Longtime readers will be well aware of my love for Laurie Graham. Gone With the Windors is one of my all-time favourite books and while reading Paula Byrne’s biography of Kick Kennedy I’ve been reminded again how good her historical research is. It’s been seven years since she wrote a contemporary novel, but the Early Birds is her first sequel and is actually a return to the group of women we first met in Future Homemakers of America, which came out more than 15 years ago.
For those who haven’t read the first book, the gang were brought together by a coincidence of geography in the 1950s. Most of them were US airforce wives, posted to Suffolk along with their spouses. One, Kath, was a local they met on a trip off-base. That’s all you really need to know. The Early Birds rejoins them in American in at the turn of the millennium when the ladies are in their 70s. Peg is moving across the country to help with the care for her ex-spouse. Old age is catching up with the gang, but their friendship and their sense of fun endures. Then 9/11 happens and the world changes and there are lots of new questions – not least was life as an air force wife worth it?
My favourites of Laurie Graham’s books tend to be the laugh out loud funny ones. This is more a wry smile and the occasional giggle sort of book, but it is a wonderfully touching portrait of female friendships and camaraderie that has endured through time, distance and changing circumstances, forged in the shared terror of what could happen to your husband while he was flying a jet plane – and what would happen to you if the worst did happen. They don’t all like each other all the time, they sometimes enjoy a bitch about each other, but when something bad happens to one of them, they’ll move heaven and earth to help.
There’s not much to smile about in Peg’s husband’s descent into Alzheimer’s, but those passages of the book do capture a lot of what I remember about my grandparents when the were suffering from dementia. I was never as involved in their care the way that Peg is, but I remember the sadnesses and the frustrations of people forgetting who you are and the adaptations that you make to try and make more days “good” days.
I probably should have re-read Future Homemakers before I read this, and I’m probably going to go back and read it again now I’ve seen the girls dancing through their dotage. The world needs more books about strong women supporting each other.

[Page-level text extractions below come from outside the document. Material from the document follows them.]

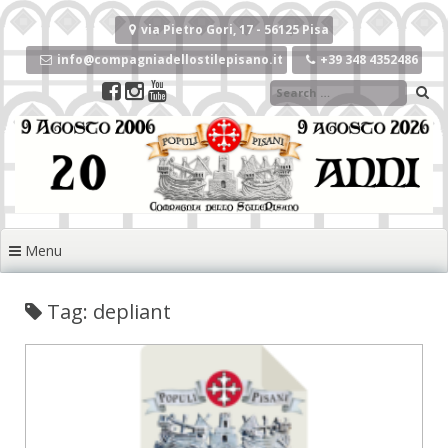
Vai
al
via Pietro Gori, 17 - 56125 Pisa
contenuto
info@compagniadellostilepisano.it
+39 348 4352486
Menu
Tag: depliant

You should be able to get a copy of The Early Birds from all the usual sources – like The Big Green Bookshop and the like – but you may need to order it. IIt’s in hardback at the moment – but there’s a large format airport paperback as demonstrated in the photo! And of course it’s also available on Kindle and Kobo. Future Homemakers of America is also available on Kindle and Kobo – and new and second-hand copies can be found on Amazon (I think it may be out of print as it’s showing as out of stock everywhere else I search).